IRS Updates R&D Tax Credit Form

Significant changes are coming to how businesses report their Research and Development (R&D) tax credits. The Internal Revenue Service has recently released draft revisions to Form 6765, marking the most substantial revision in the form’s history. Here’s what business owners and financial managers need to understand about these changes.

New Reporting Requirements for 2024

For tax years beginning before 2025, businesses will face new disclosure requirements in Section E of the form. Companies must now report the total count of business components that generated qualified research expenses (QREs). Additionally, they need to specify how much of their QREs came from officer wages, with corporate officers defined according to state incorporation laws. The IRS also requires businesses to confirm whether their current claim aligns with previous filings and to indicate if they’re using the ASC 730 directive for any portion of their claim.

Section G Implementation Required in 2025

While Section G reporting remains optional for the 2024 tax year, it becomes mandatory for tax years starting after 2024. This section introduces exceedingly detailed reporting requirements, transforming what was historically a “numbers-only” form into one requiring substantial qualitative information.
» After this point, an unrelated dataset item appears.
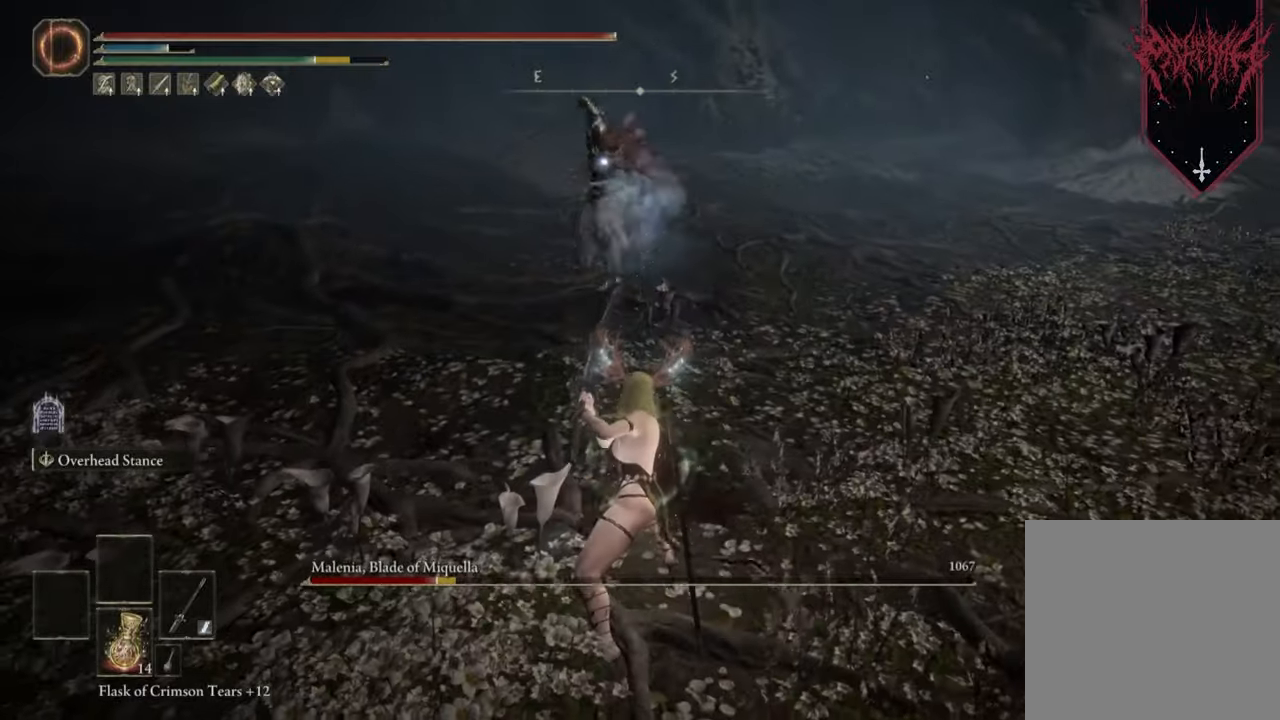
{"buttons": [], "left_stick": "down", "right_stick": "center", "events": []}
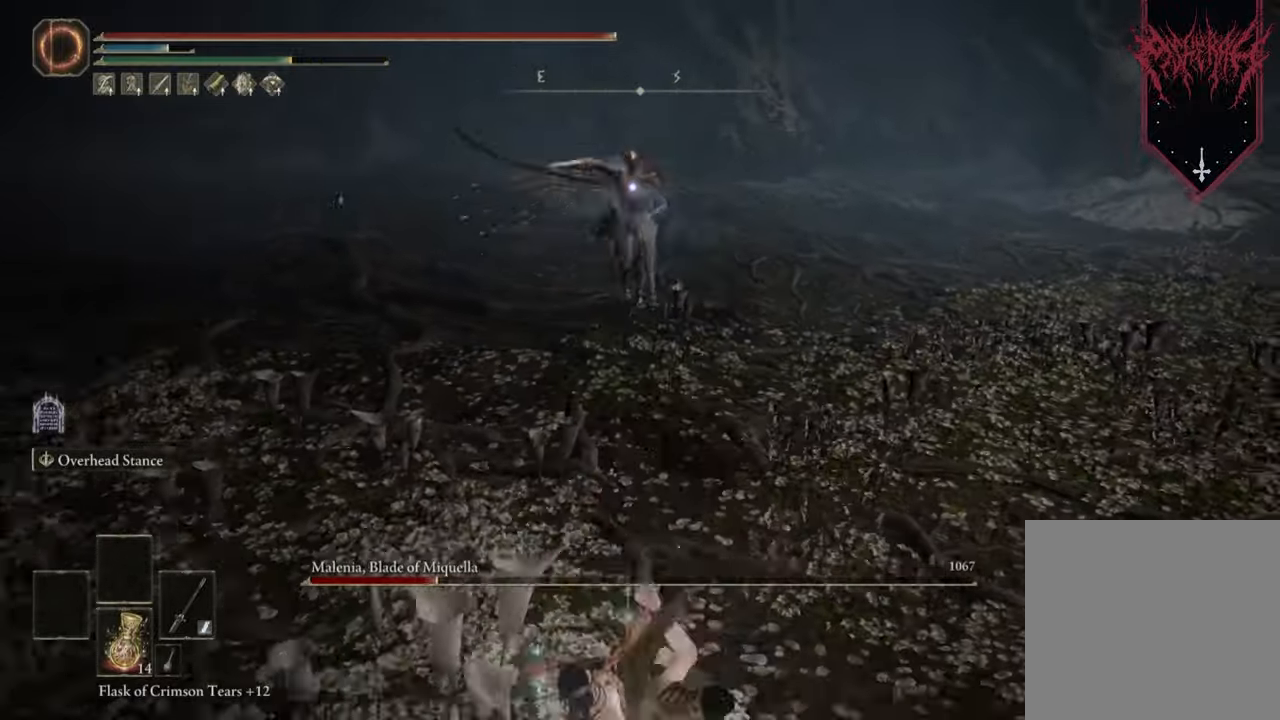
{"buttons": [], "left_stick": "down", "right_stick": "center", "events": [[200, "B", "down"], [300, "B", "up"]]}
Businesses will need to provide comprehensive details about their research activities. This includes a detailed breakdown of their most significant research projects, specifically those representing either the top 80% of QREs or their top 50 business components. They’ll also need to categorize qualified wages into three specific areas: direct research performance, supervision, and support activities. For businesses using statistical sampling methods or filing amended returns, additional documentation requirements apply.

These changes represent a fundamental shift in R&D credit documentation, requiring businesses to frontload much of the information that previously was only needed during an audit. Financial leaders should begin preparing now for these enhanced requirements, even though Section G won’t be mandatory until 2025.

Comments are Welcome

The IRS is currently accepting feedback on these changes through June 30, 2025, particularly regarding controlled group reporting, the ASC 730 directive, business component details, and statistical sampling methods. This feedback period presents an opportunity for businesses to help shape the final implementation of these requirements.

But, even with feedback from the impacted business community, the expanded reporting requirements will likely extend the time needed to prepare R&D credit claims. Businesses should anticipate dedicating additional resources to gathering and analyzing the required information. This may particularly affect companies with multiple research projects or those using statistical sampling methods.

Early preparation will be key to ensuring compliance with these enhanced reporting obligations. It is important that you consult with a tax advisor early to develop a strategic approach to these new requirements. For additional information on these new IRS requirements and other tax issues, please contact Gray, Gray & Gray at 781.407.0300.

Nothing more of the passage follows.